We have various php projects developed on windows (xampp) that need to be deployed to a mix of linux/windows servers.

We've used capistrano in the past to deploy from windows to the linux servers, but recent changes in architecture and windows servers left the old config not working. The recipe works fine for the linux deployment, but setting up the windows servers has required more time than we have right now. Ideas for the Capistrano recipe are valid answers. obviously the windows/linux servers don't share users, so this complicates it a tad (for the capistrano assumption of same username/password everywhere).

Currently we're using svn-update for the windows servers, which i dislike, since it leaves all the svn files hanging on the production servers. (and we still have to manually svn-update them on windows) And manual updating of files using winscp and syncing the directories with their linux counterparts.

My question is, what tools/setup do you suggest to automatize this deployment scenario: "Various php windows/linux developers deploying to 2+ mixed windows/linux machines"

(ps: we have no problems using linux tools or anything working through cygwin, we simply need to make deployment a simple one-step operation)

edit: Currently we can't work on a all-linux enviroment, we have to deploy to both linux and windows server. We can start the deploy from anywhere, but we'd prefer to be able to do it from either enviroment.

A: 

Capistrano is the nicest deployment tool I've seen. Do the architecture changes make it impossible to fix the configs so it works again?

Aeon
+1  A: 

This will probably sound silly but... I used to have this kind of problem all the time until I decided in the end that if I'm always deploying on Linux, I ought really to at least try developing on Linux also. I did. It was pain free. I never went back.

Now. I am not suggesting this is for everyone. But, if you install VirtualBox you could run a Linux install as a local server on your windows box. Share a folder in the virtual machine and you can use all your known and trusted Windows software and techniques and have the piece of mind of knowing that everything is working well on its target platform.

Plus you'll be able to go back to Capistrano (a fine choice) for deployment.

Best of all, if you thought you knew Linux / Unix wait until you use it everyday on your desktop! Who knows you may even like it :)

reefnet_alex
+4  A: 

I use 4 different approaches depending on the client environment:

  1. Capistrano and similar tools (effective, but complex)
  2. rsync from + to Windows, Linux, Mac (simple, doesn't enforce discipline)
  3. svn from + to Windows, Linux, Mac (simple, doesn't enforce discipline)
  4. On-server scripts (run through the browser, complex)

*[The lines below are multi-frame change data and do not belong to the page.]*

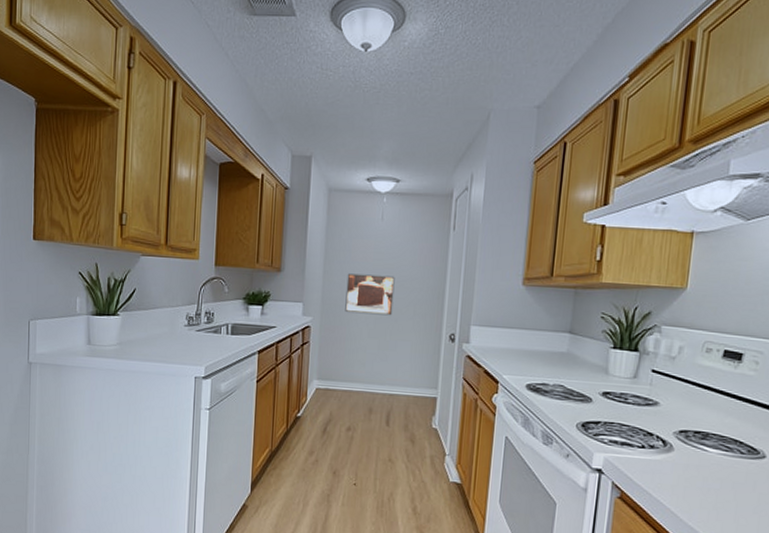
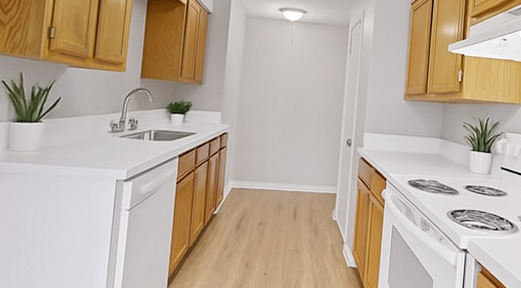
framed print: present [345,273,395,316] -> none [259,87,302,124]

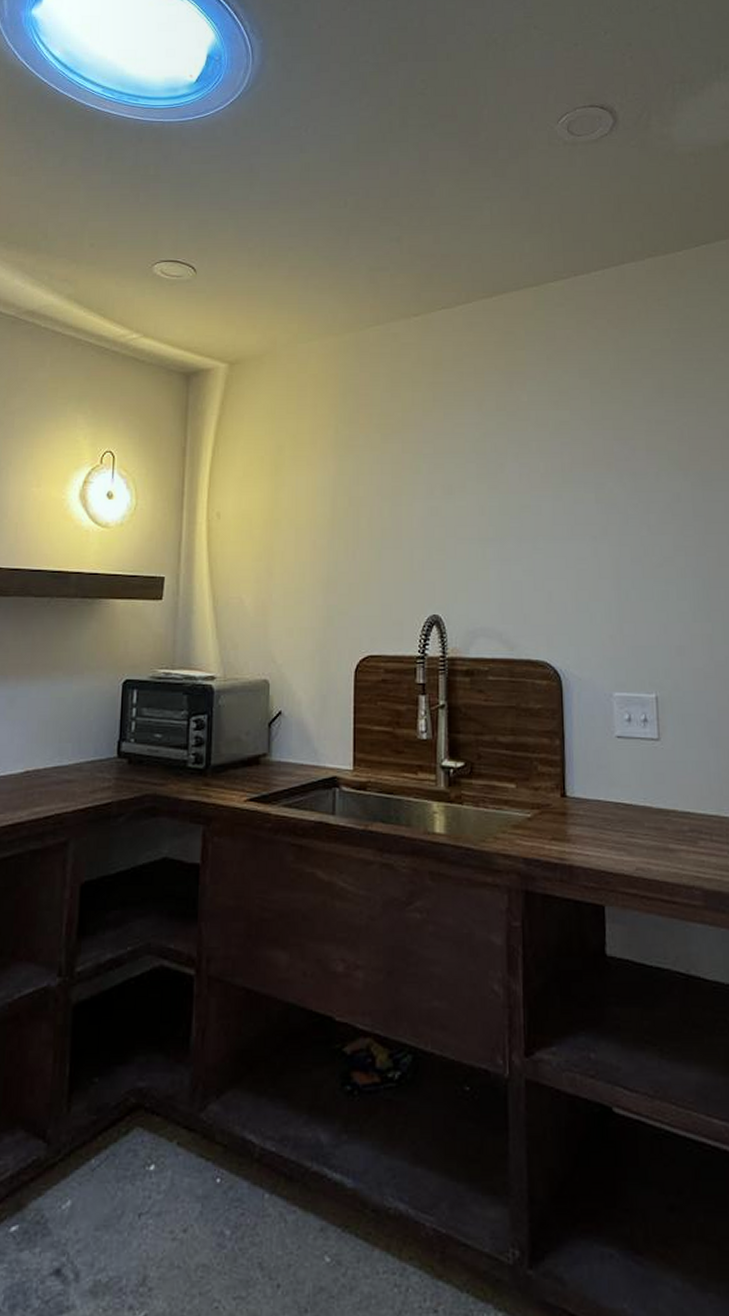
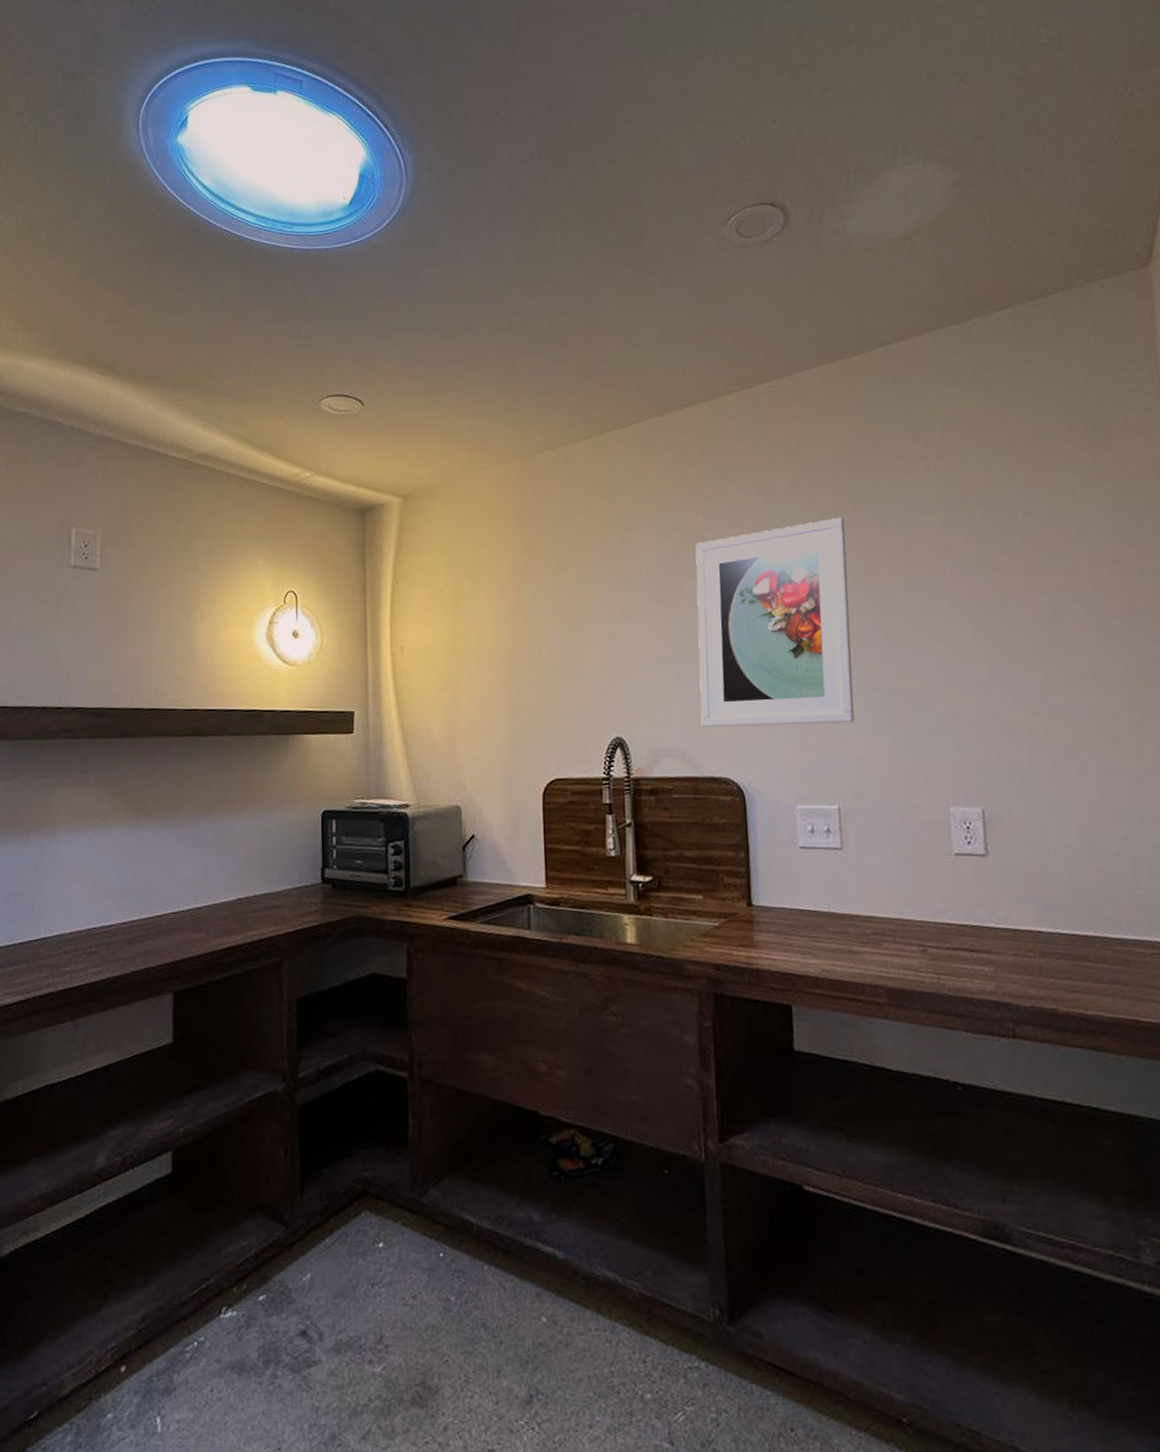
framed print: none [519,405,674,610] -> present [695,518,855,727]

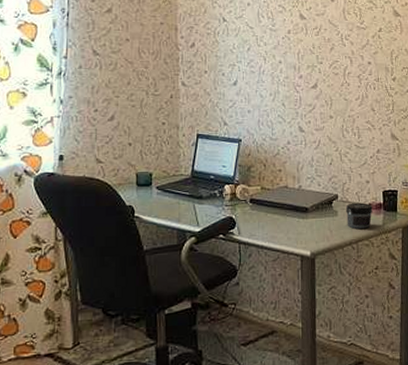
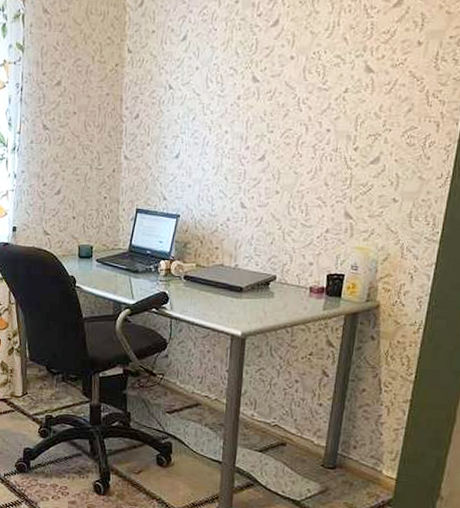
jar: present [345,203,373,229] -> none [283,285,314,313]

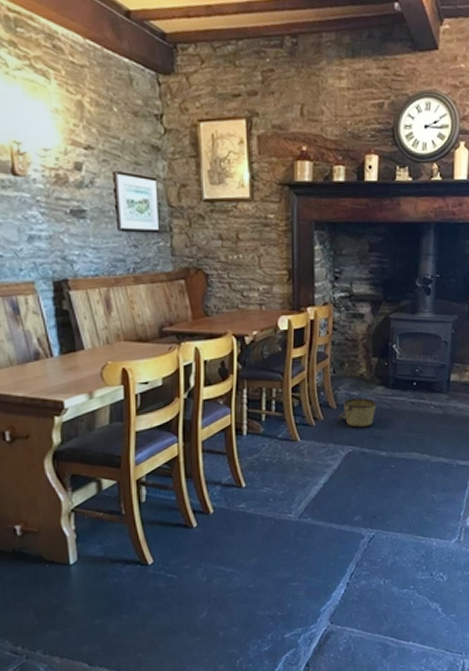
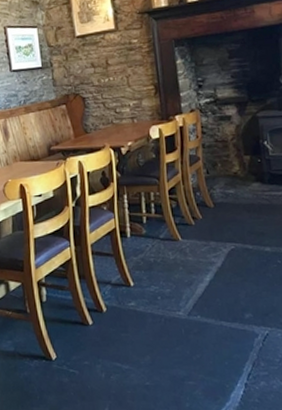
bucket: present [338,398,377,428] -> none [216,195,255,225]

There are some requirements that drive what you need:

  • How much discipline you want to enforce
  • If you need database (or configuration) migrations (up and/or down)
  • If you want a static "we're down" page
  • Who can do the update
  • Configuration differences between servers

I strongly suggest enforcing enough discipline to save you from yourself: deploy to a development server, allow for upward migrations and simple database restore, and limit who can update the live server to a small number of responsible admins (where the dev server is open to more developers). Also consider pushing via a cron job (to the development server), so there's a daily snapshot of your incremental changes.

Most of the time, I find that either svn or rsync setups are enough, with a few server-side scripts, especially when the admin set is limited to a few developers.

Bruce
A: 

Why you can't use capistrano anymore?

Why you dislike svn-update?

What things in your app requires an special deployment ?

kmilo
A: 

You can setup svn:ignore property on configuration files, so that svn update doesn't erase them, and then use svn export /target/path/ to get rid of .svn files in your Subversion repository.